▸ THE DATA
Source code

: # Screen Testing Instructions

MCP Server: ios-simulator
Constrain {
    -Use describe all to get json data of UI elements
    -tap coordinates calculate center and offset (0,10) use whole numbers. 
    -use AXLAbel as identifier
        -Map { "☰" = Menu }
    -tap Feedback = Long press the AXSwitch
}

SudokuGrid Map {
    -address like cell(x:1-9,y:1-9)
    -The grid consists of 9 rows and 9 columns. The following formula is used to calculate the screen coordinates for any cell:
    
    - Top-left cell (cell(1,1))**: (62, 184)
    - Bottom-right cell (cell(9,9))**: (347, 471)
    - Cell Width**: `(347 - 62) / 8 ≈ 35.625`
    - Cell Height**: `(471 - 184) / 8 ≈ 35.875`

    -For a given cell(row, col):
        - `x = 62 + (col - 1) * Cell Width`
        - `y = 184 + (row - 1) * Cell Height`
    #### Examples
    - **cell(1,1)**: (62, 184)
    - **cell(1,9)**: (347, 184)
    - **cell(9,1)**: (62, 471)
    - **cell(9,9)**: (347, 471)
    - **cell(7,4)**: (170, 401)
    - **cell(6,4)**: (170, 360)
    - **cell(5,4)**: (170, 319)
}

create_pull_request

▸ TASK INSTRUCTIONS
The lines above that include "Width" should each be listed.

▸ ANSWER SPACE
    - Cell Width**: `(347 - 62) / 8 ≈ 35.625`
        - `x = 62 + (col - 1) * Cell Width`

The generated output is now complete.